[What the task requires]
Using the product management text, answer the questions below.
1. What position at PayPal is listed for Sandhya Srinivasa?
2. How many years did the writer work in quality engineering before moving to product management?
3. Which two languages should a product manager be able to speak comfortably?

[Extracted text]
● ● ● ● ●

Sandhya Srinivasa (Senior Product Manager Technical at PayPal)

Passion is great but a lot of us are efficient in our roles because we have learned to love what we do and have identified hidden strengths along the way. I started out as a quality engineer, went on to be a quality engineering manager, and worked for 12 years in that space before moving to product management. Transitioning initially was weird because it is a mindset shift but once that shift happens, the sky is your limit. There are various product roles but in general, the following skills would make you a great product manager:

If you sometimes ponder over how the world will be in a few years.

Problem solver
If you are someone who can identify problems and think of what can solve them.

You should be able to comfortably speak the functional language of business and the technical language of engineering because you are the bridge.

When someone says there is a problem you don’t take it at face value. You dig deeper to find out if it really is a problem, the cause, and the repercussions for not solving it.

● ● ● ● ●

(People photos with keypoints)
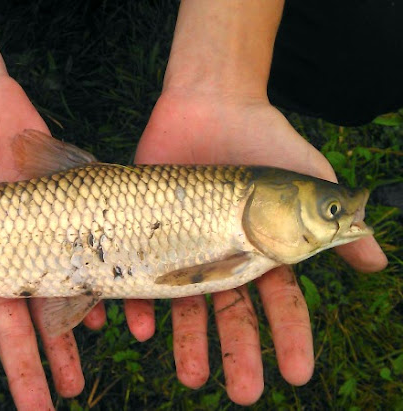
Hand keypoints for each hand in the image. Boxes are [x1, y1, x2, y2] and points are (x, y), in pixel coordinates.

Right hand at [0, 76, 83, 409]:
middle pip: (11, 330)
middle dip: (24, 373)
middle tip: (43, 410)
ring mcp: (29, 240)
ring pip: (47, 304)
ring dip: (61, 346)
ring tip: (76, 384)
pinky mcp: (56, 216)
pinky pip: (78, 258)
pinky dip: (89, 290)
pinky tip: (101, 322)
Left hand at [130, 89, 387, 404]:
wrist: (210, 104)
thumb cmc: (264, 141)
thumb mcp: (309, 181)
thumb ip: (338, 222)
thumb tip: (380, 263)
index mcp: (261, 252)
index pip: (279, 303)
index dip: (290, 338)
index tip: (297, 373)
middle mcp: (222, 257)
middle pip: (231, 314)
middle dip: (239, 353)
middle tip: (244, 393)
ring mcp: (183, 248)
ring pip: (185, 304)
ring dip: (187, 341)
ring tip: (191, 376)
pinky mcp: (147, 233)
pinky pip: (137, 274)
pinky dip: (135, 303)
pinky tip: (139, 328)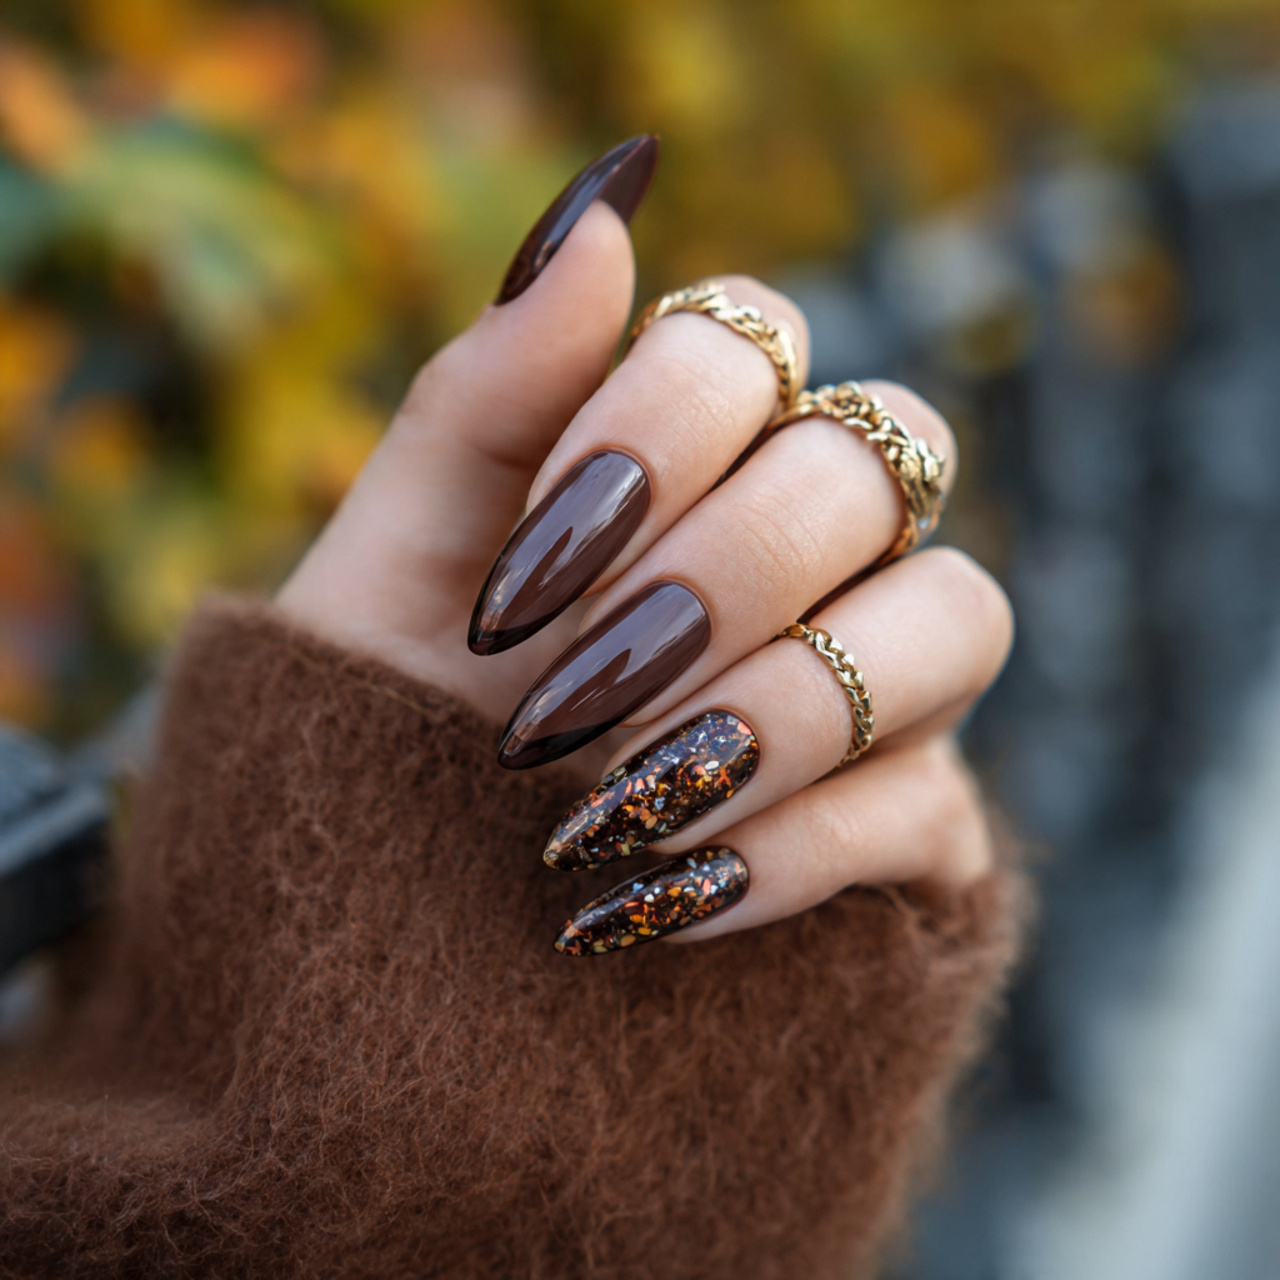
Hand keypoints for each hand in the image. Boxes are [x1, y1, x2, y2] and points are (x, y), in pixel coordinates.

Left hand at [278, 136, 1012, 953]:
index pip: (750, 338)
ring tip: (616, 799)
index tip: (517, 577)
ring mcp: (883, 678)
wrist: (413, 892)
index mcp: (697, 446)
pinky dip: (790, 851)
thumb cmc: (406, 697)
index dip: (647, 434)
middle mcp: (818, 540)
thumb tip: (605, 203)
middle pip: (868, 468)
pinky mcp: (912, 820)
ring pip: (958, 618)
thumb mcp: (408, 555)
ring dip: (783, 710)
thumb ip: (495, 389)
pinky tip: (659, 895)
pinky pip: (929, 807)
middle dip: (712, 580)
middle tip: (561, 698)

● ● ● ● ●

[Task result]
1. Senior Product Manager Technical.
2. 12 years.
3. The functional language of business and the technical language of engineering.